|Representing Sasquatch Dash at Machu Picchu...Should be good for a series point right Ben?|
Another Sasquatch season is in the books, so I figured I'd add my own two cents about the last event. I was out of town all summer because the extended family in Peru wants time to play with my kids (who can blame them?). However, I find that in the absence of pending Sasquatch runs, there's really no motivation to lace up the sneakers. As a result, I really haven't run since Grandma's Marathon--and I discovered an awful truth about fitness: it takes a LONG time to gain fitness, and a VERY SHORT time to lose it!
Annoyingly, I have both the Birkie Marathon and the Twin Cities Marathon looming (how do I keep getting suckered into these things?), so I am in the unenviable position of having to race my way into...let's not say "shape"...let's say "not die mode."
Last weekend I did the Rutabaga run (which we should add to our schedule as a point earner I think). Rutabaga is a 12 miler, which is a nice distance because you don't have to do a whole half marathon. I made it through that run OK and thought that I could at least survive Sasquatch 25k--otherwise known as THE HARDEST RACE EVER TO BE HELD IN THE HISTORY OF HUMANITY!
Now, although I didn't train seriously in Peru, it's not as if I did nothing. The above picture is from the top of Machu Picchu mountain, which turned out to be a 4 hr hike. But although hiking gives you a basic fitness, that cadence of running cannot be faked. Even at Rutabaga I felt OK physically, but the body just couldn't turn the legs over (it's a weird feeling).
The other thing about Sasquatch 25 this year (actually Sasquatch 22.3, but who's counting?) is that it was HOT! Three steps into the run, we were all instantly drenched with sweat. Jeff Wolf made a kind effort to run with me, but after about 15 steps, he couldn't take the pitiful pace and shot off down the trail like a comet in the night. My legs were like lead from the beginning. I remember back in the old days I used to feel OK in a run for the first 15 minutes or so...that was nice. But now I'm an old man, one foot in the grave, hardly able to drag my broken, battered carcass from bed in the morning, and the races start slow and go from glacial to tectonic plate speed before finally halting completely.

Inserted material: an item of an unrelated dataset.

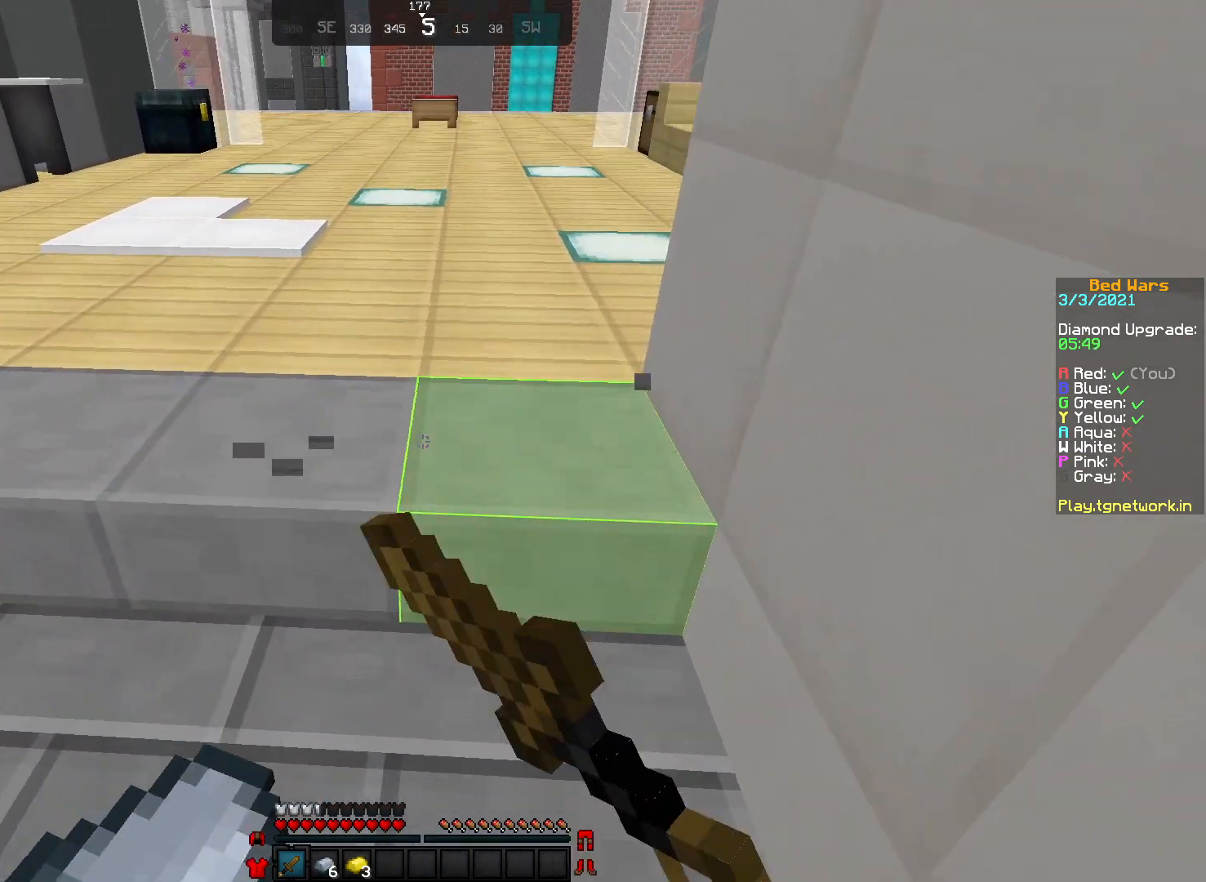
{"keys": ["d"], "mouse": [], "events": [[67, "mouse_left", "down"], [167, "mouse_left", "up"], [267, "d", "down"], [317, "a", "up"]]}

Anyway, the whole field passed me and I was left alone with my thoughts--which is terrifying. I'd marked the course, so I spent the whole time worrying that everybody was getting lost in the woods. A trail always looks different when you're marking it than when it does when you're running it. But hey...the purpose of Sasquatch is to get you in shape for Gandy Marathon (Fee increase on Sept 15th, so sign up NOW!!!), so a few wrong turns are acceptable.
On Friday night, I'd left a couple water jugs out at about mile 9.5, and I ran out of water at mile 9, so I was desperately hoping there'd still be water when I got there. I'd only put out 2 gallons though, so I thought it was 50/50...but thank goodness there was still water when I got there. It's a good thing I put water out or half the field probably would have died: you're welcome.
I lumbered into the finish line to a rousing cheer (as always) and jotted down my name on the list. I was last to drag myself in so I didn't bother to put my time down. I figured Ben would take Shawn's time of 3:25 and put Ben: 3:25+, but he went ahead and rounded up to 4 hrs! What! I was like 3:47, and it would have been 3:44 if I hadn't milked the finish by waving the Cyclova and the Sasquatch flag over my head for the final stretch (and for the cameras...which somehow missed it)!
We all then settled in to a great pot luck. The Sasquatch crew always does a nice job at the pot luck, and I always appreciate an opportunity to make a few inappropriate comments (all innuendo). Hopefully we'll get to see the whole crew up at Gandy Marathon. I'm not running that one, but I'll be splitting microphone duties with Eric T., and we should have a great day! See you all at Sasquatch 2016!